Allow me to start this review off with an excerpt from a text message I received a few days ago, from a friend of mine that lives nearby:
“Yo nigga why u only listen to gay shit now u used to be madd hype about jmt and obie trice and shyne now I hear you drivin by the crib with party in the usa crankin all loud and shit what happened lol u shaved ur mohawk off and went pop now kid?”
Now, I’ve never cared at all about what anyone else has had to say about my taste in music. During my tenure on various message boards I was labeled as having “the worst musical opinions”, and to make matters worse, a good amount of my friends are violently apprehensive about letting me anywhere near any device capable of playing music. (None of the individuals that have branded me as having poor taste in music have gone on to write for highly reputed and well-established music reviewing platforms, but that’s beside the point.) I don’t really know what it is about my ear that renders it incapable of enjoying much of the same music my friends do, but one thing I do know is that I will never be apologetic for enjoying the songs and albums I do.
It’s not that I don’t think Tool are extremely good musicians, I just think their songs are boring as shit. It’s not that I don’t think Pink Floyd were virtuosic and way ahead of their time, I just don’t derive any pleasure or excitement to listen to a song that’s nine minutes long just because someone else tells me it’ll “blow my mind” if I listen to it after blazing some reef. However, there is a degree of truth to the text message above. Back in High School I was wayyyy into underground acts such as Jedi Mind Tricks, Chino XL, Madvillain, and Cage. Up until his most recent release there was not a Canibus album released after “Mic Club” that I didn’t buy the day it came out. Hell, there wasn’t a verse by Jus Allah that didn’t make me bug out. I even bought that weak “All Fates Have Changed” shit twice. There was just something primal about that type of music, and an excitement I’d get when I heard a line or rhyme scheme that I thought was dope.
Over the years however, I’ve found that battle rap and punch lines just don’t excite me like they used to, and perhaps I had outgrown my fondness for that sound. After a while though, the text began to nag me to a degree, like a fly in the bedroom that insists on flying in circles continuously, creating a “flickering” in the corner of your eye. So, I nosed around for some new “underground” shit, and stumbled upon “A Liar and a Thief”.
“A Liar and a Thief” boasts a formidable lineup of collaborators such as Ill Bill, Canibus, Immortal Technique, and Vinnie Paz (all of whom murder their respective guest spots), and also is produced almost exclusively by Vancouver, Canada beat maestro Engineer, whose work I have previously enjoyed on past Canibus, Sean Price, and Glasses Malone tracks. Other producers include John Otto (of Limp Bizkit), and Sivey, who laces the lethal Diabolic / Canibus collab track “In Common”. Diabolic definitely made some wise decisions in regards to production for this album, particularly, enlisting Engineer for the majority of the seventeen songs on this disc. Engineer’s ear for melodic and articulate compositions, and ability to channel them into beats that knock is exceptional, and in most cases on this album, quite appropriate for a rapper like Diabolic. I would describe it as “beautiful brutality”. I can’t imagine it being difficult to realize fairly quickly that Diabolic is a very talented rap artist, skillfully employing a vast vocabulary and razor sharp rhyme schemes that do a beautiful job of permeating into his production. Another admirable skill he possesses is the ability to sustain interest in his solo tracks, making it easier to play the album front to back rather than just skipping around between the collaborations.
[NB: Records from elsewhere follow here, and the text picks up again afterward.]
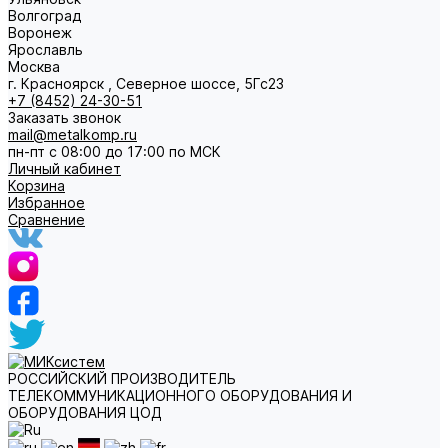
Волгоград
Воронеж
Ярославль
Москва
г. Красноярск , Северное шоссе, 5Гс23
+7 (8452) 24-30-51
Заказать звонок
mail@metalkomp.ru
пн-пт с 08:00 до 17:00 по МСК
Личный кабинет
Корзина
Избранное
Сравнение
РОССИЙСКИЙ ПРОИЗВОДИТЕЛЬ
ТЕЛЕКОММУНИКАЦИОННОГО ОБОРУДОВАНИЯ И
ОБОРУДОВАНИЯ ЦОД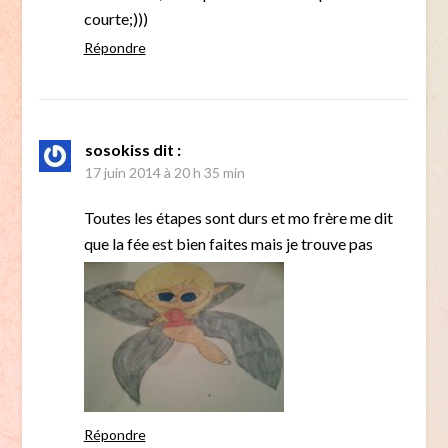
courte;)))
Répondre
sosokiss
dit :
17 juin 2014 à 20 h 35 min
Toutes les étapes sont durs et mo frère me dit
que la fée est bien faites mais je trouve pas
Répondre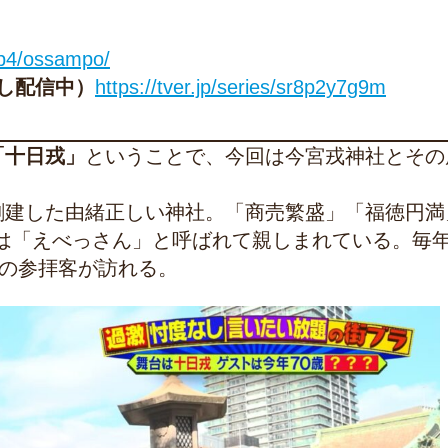
ip4/ossampo/
し配信中）
https://tver.jp/series/sr8p2y7g9m
「十日戎」
ということで、今回は今宮戎神社とその
が創建した由緒正しい神社。「商売繁盛」「福徳円満
は「えべっさん」と呼ばれて親しまれている。毎年
もの参拝客が訪れる。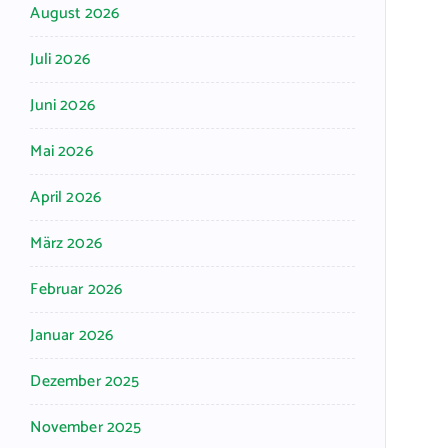
August 2026
Juli 2026
Juni 2026
Mai 2026
April 2026
März 2026
Februar 2026
Januar 2026
Dezember 2025
November 2025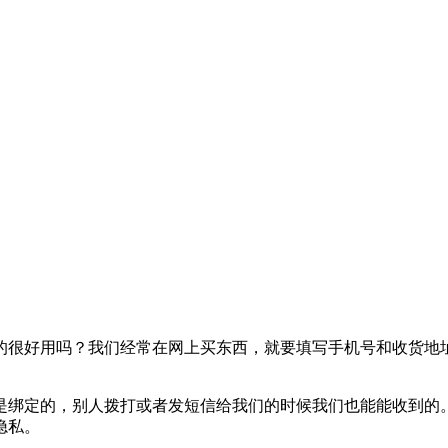
的很好用吗？我们经常在网上买东西，就要填写手机号和收货地
是绑定的，别人拨打或者发短信给我们的时候我们也能能收到的
隐私。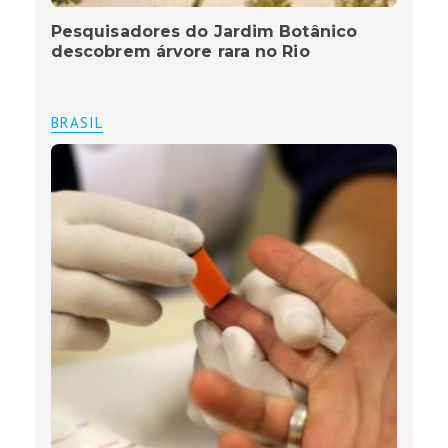
Pesquisadores do Jardim Botânico
descobrem árvore rara no Rio
BRASIL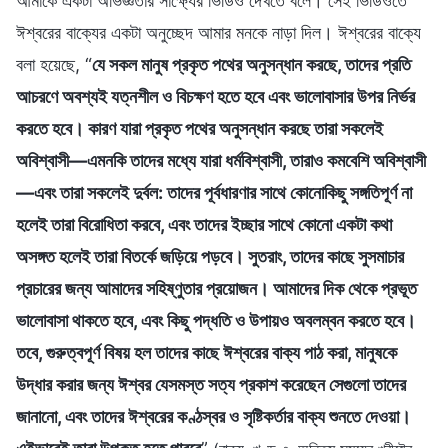
আমাকে একটা অভিজ্ঞতার সাক্ষ্যের ভিডিও দেখতে বলে। সেই ভিডিওতে
ঈশ্বরের বাক্যের একটা অনুচ্ছেদ আমার মনকে নাড়া দিল। ঈশ্বরের বাক্যে
বলা হয়েছে, “
যে সকল মানুষ প্রকৃত পথের অনুসন্ধান করছে, তাদের প্রতি
আচরণে অবশ্যই যত্নশীল ও বিচক্ষণ হতে হবে এবং ভালোবাসার উপর নির্ভর
করতে হবে। কারণ যারা প্রকৃত পথের অনুসন্ধান করছে তারা সকলেই
অবিশ্বাসী—এমনকি তাদের মধ্যে যারা ধর্মবিশ্বাসী, তারাও কমবেশি অবিশ্বাসী
—এবং তারা সকলেই দুর্বল: তাদের পূর্বধারণার সাথে কোনোকিছু সঙ্গতিপূর্ণ না
হলেই তারা বিরোধিতা করবে, এবং তাদের ইচ্ছার সাথে কোনো একটা কথা
অসঙ্গত হলেই তারা বিতর্কে জড়িয়ে পড়বে। সুতরাং, তাদের কাছে সুসমাচার
প্রচারের জন্য আমাদের সহিষ্ণুতার প্রয়োজন। আমাদের দিক থেকে প্রভূত
ভালোবাসা থাকতে হবে, এবং কিছু পদ্ধতি ও উপায়ও অবলম্বন করতে হবে।
তবে, গুরুত্বপূর্ণ বিষয় হল তাদের কাছে ঈশ্বরের বাক্য পাঠ করা, মানুষকে
উদ্ধার করার জন্য ঈশ্বর যেসমস্ত সত্য প্রকাশ করেছেন সেগুলো তাদের
জানানো, এবং তাদের ঈশ্বরের কণ্ঠস্বর ও সৃষ্টিকর্তার বাক্য শুনতে দেওয়া।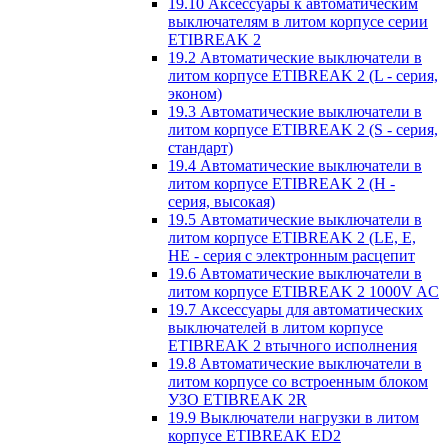
19.10 Аксессуары к автоматическим
выключателям в литом корпусе серии
ETIBREAK 2
19.2 Автоматические выключатели в
литом корпусе ETIBREAK 2 (L - серия,
эконом)
19.3 Автоматические выключатели в
литом корпусе ETIBREAK 2 (S - серия,
стандарт)
19.4 Автоматические выключатели в
литом корпусе ETIBREAK 2 (H -
серия, высокая)
19.5 Автоматические выключатели в
литом корпусе ETIBREAK 2 (LE, E,
HE - серия с электронным расцепит
19.6 Автоматические выключатели в
литом корпусе ETIBREAK 2 1000V AC
19.7 Аксессуары для автоматических
выключателей в литом корпусе
ETIBREAK 2 втычного исполнения
19.8 Автоматические выключатели в
литом корпусе со встроенным блоком
УЗО ETIBREAK 2R
19.9 Выключатели нагрузки в литом
корпусе ETIBREAK ED2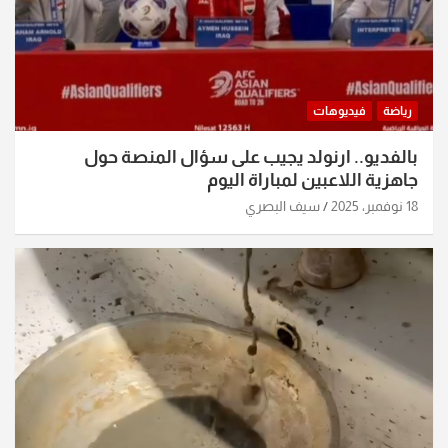
رياضة
فيديوهات
بالفديو.. ارنولد يجيب على سؤال المنصة حول
جاهزية اللاعبين لمباراة اليوم
18 نوفمبر، 2025
سيف البصري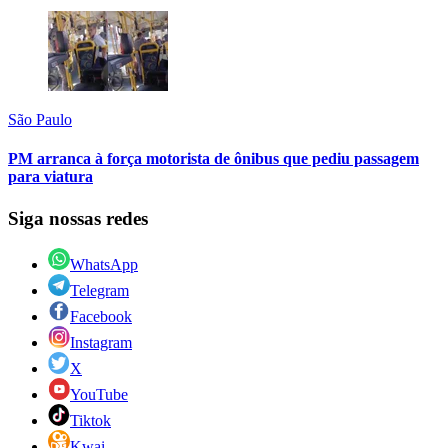
São Paulo
PM arranca à força motorista de ônibus que pediu passagem
para viatura
Siga nossas redes
WhatsApp
Telegram
Facebook
Instagram
X
YouTube
Tiktok
Kwai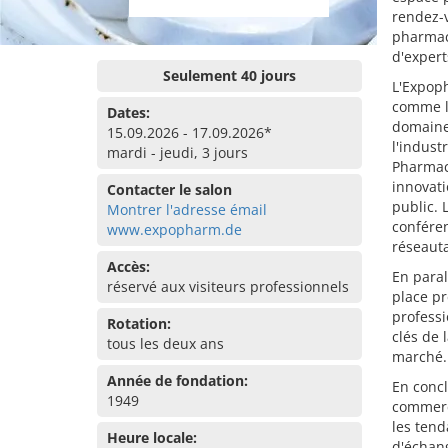
rendez-
pharmac
d'expert
Seulement 40 jours
L'Expoph
comme la
Dates:
domaine
15.09.2026 - 17.09.2026*
l'indust
mardi - jeudi, 3 jours
Pharmace
innovati
Contacter le salon
public. 
Montrer l'adresse émail
conféren
www.expopharm.de
réseauta
Accès:
En para
réservé aux visiteurs professionnels
place pr
professi
Rotation:
clés de 
tous les deux ans
marché.
Année de fondation:
En conc
1949
commerc
les tend
Heure locale:
d'échang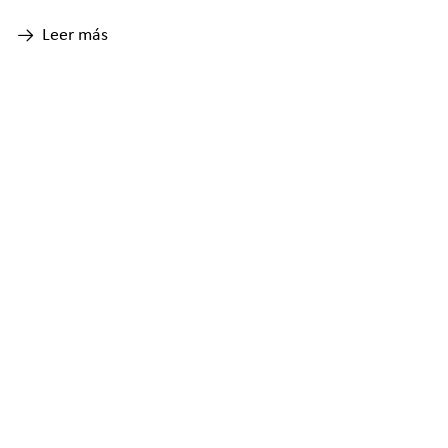
Leer más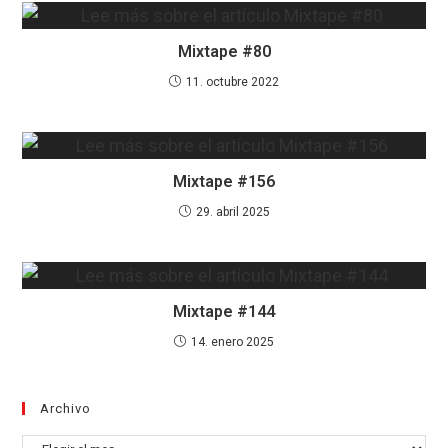
Mixtape #80
11. octubre 2022
Mixtape #156
29. abril 2025
Mixtape #144
14. enero 2025
Archivo
Archivo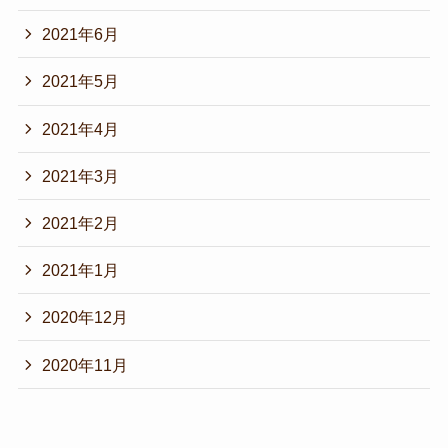
2021年6月
2021年5月
2021年4月
2021年3月
2021年2月
2021年1月
2020年12月
2020年11月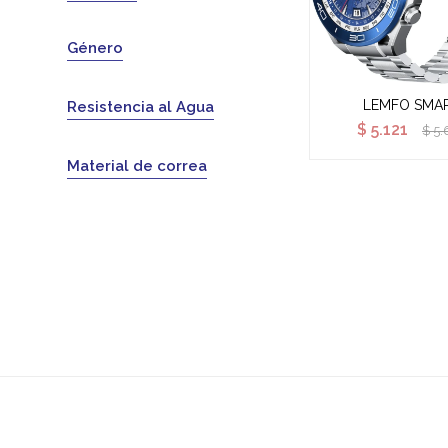
Género
LEMFO SMA
Resistencia al Agua
$
5.121
$
5.
Material de correa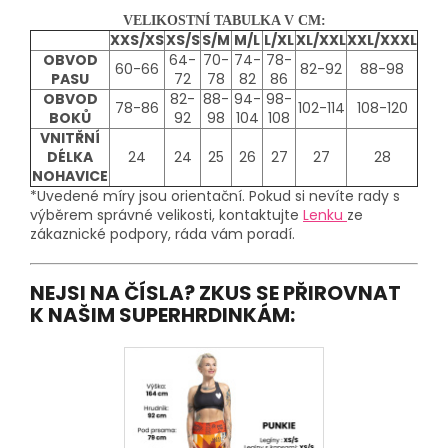
VELIKOSTNÍ TABULKA V CM:
XXS/XS
XS/S
S/M
M/L
L/XL
XL/XXL
XXL/XXXL
OBVOD
64-
70-
74-
78-
60-66
82-92
88-98
PASU
72
78
82
86
OBVOD
82-
88-
94-
98-
78-86
102-114
108-120
BOKŮ
92
98
104
108
VNITŘNÍ
DÉLKA
24
24
25
26
27
27
28
NOHAVICE
*Uvedené míry jsou orientační. Pokud si nevíte rady s
výběrem správné velikosti, kontaktujte
Lenku
ze
zákaznické podpory, ráda vám poradí.
NEJSI NA ČÍSLA? ZKUS SE PŘIROVNAT
K NAŠIM SUPERHRDINKÁM: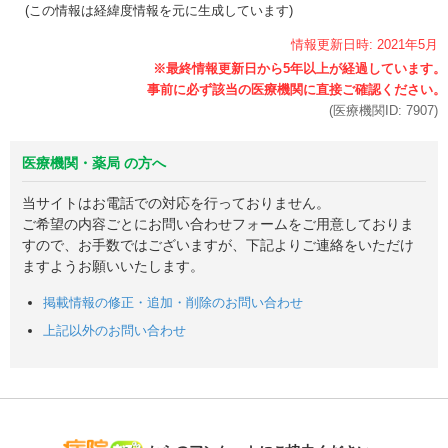
(この情報は経緯度情報を元に生成しています)
情報更新日時:
2021年
5月
(医療機関ID:
7907
)
医療機関・薬局 の方へ
当サイトはお電話での対応を行っておりません。
ご希望の内容ごとにお問い合わせフォームをご用意しておりま
すので、お手数ではございますが、下記よりご連絡をいただけ
ますようお願いいたします。
掲載情報の修正・追加・削除のお問い合わせ
上記以外のお問い合わせ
I usually include lyrical quotations in my reviews, but Diabolic’s pen game is so consistent that there would really be no point. This guy can spit. If you don’t want to take my word for it, check out “Reasons”. Diabolic rips the shit out of a banger supplied by Engineer to a degree that makes me wonder why it took me so long to hear about him. The rest of the tracks on “A Liar and a Thief” are no different, and there really aren’t any weak songs. Recently, I’ve fallen madly in love with the new Kanye West album, to the point that I would put it in my personal top 10 hip hop albums of all time. I don’t think I played anything other than that album since the day it leaked up until when the time came to write this review, and I believe it speaks to Diabolic’s skills as a rapper, and the stellar production on “A Liar and a Thief” that I enjoyed this album enough to consider it a listening pleasure, rather than two hours of work (the average time it takes for me to write a review) necessary before I could get back to the Kanye LP. That’s the thing about hip hop though, if the beats are hot, the rhymes are tight, and the artist can carry a full length disc without sputtering or losing momentum, there will always be an audience. There will always be a relevance. It’s a beautiful thing that an underground rapper like Diabolic can put out an album with up and coming producers, be somewhat under the radar, and still coexist among artists such as Kanye West who release albums that cost three million dollars to create. The hip hop universe is vast, willing, and able to accommodate stars of all sizes and densities, and one could spend a lifetime exploring it and making new discoveries. That’s why we love it.